Because the CAS approval determines that PayActiv’s product is not credit, it is freed from any liability under the Truth in Lending Act or Reg Z. The CAS approval gives PayActiv a meaningful advantage vs competitors in marketing itself to employers interested in offering Earned Wage Access programs.
It also further clarifies the CFPB’s position that no (or minimal) fee EWAs offered through employers are the preferred approach vs those carrying fees and offered directly to consumers.
Charter Watch: Oportun Faces Consumer Advocate Pushback
Oportun, which filed for a national bank charter with the OCC in November, is encountering resistance from consumer advocates for some of its controversial practices.
Oportun, a Treasury-designated Community Development Financial Institution (CDFI) is, in theory, dedicated to delivering responsible, affordable lending to low/moderate income communities.
Multiple consumer advocacy groups submitted comment letters highlighting concerns about customer repeat borrowing (a sign that loans may be unaffordable), high interest rates (an average of 36% but going as high as 69.99%), and aggressive use of lawsuits as a debt collection tactic (as reported on by ProPublica).

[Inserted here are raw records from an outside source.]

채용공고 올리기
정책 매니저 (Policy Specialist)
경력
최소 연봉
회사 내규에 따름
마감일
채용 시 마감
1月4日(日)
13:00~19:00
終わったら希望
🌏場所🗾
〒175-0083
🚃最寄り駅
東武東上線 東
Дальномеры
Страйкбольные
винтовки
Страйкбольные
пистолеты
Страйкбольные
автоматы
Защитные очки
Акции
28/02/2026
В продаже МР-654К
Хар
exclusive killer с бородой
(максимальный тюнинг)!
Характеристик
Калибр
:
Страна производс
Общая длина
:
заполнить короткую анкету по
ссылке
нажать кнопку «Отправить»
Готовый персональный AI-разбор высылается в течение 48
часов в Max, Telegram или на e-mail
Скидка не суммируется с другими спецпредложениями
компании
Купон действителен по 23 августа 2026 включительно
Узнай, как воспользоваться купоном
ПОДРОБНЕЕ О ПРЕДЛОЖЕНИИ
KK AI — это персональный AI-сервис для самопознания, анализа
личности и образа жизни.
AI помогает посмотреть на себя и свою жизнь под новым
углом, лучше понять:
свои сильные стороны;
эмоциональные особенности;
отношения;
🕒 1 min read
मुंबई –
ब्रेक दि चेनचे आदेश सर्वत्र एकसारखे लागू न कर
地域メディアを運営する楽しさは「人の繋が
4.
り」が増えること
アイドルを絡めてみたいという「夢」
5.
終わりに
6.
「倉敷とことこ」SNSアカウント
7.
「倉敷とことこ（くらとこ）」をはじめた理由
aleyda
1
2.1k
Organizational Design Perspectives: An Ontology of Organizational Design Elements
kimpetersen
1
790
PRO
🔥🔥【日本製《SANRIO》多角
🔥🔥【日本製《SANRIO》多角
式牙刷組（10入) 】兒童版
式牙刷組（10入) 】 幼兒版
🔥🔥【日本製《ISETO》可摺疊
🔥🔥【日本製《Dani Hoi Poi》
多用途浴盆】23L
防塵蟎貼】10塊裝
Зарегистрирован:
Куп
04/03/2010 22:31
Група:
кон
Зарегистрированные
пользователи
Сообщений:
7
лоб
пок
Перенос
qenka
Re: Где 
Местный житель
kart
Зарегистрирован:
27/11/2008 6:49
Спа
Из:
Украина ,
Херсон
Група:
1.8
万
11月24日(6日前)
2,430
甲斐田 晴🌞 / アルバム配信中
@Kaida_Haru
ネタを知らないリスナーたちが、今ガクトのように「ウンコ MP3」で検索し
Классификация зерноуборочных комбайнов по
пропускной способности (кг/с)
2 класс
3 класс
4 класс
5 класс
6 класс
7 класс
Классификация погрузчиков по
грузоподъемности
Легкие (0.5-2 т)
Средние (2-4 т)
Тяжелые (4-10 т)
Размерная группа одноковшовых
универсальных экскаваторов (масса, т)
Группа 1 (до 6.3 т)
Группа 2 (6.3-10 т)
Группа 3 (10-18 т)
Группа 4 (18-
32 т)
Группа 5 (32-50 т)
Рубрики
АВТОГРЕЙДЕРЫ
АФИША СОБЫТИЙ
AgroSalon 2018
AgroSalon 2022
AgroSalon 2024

One such letter signed by groups including the Center for Responsible Lending, Mission Asset Fund, National Consumer Law Center, and Consumer Reports stated:
“Unfortunately, recent investigations and research have revealed egregious debt collection practices by Oportun. The investigation raised problems including unaffordable loans, high volumes of collections suits, and abusive and intimidating debt collection tactics. These raise substantial and serious questions regarding Oportun’s application.”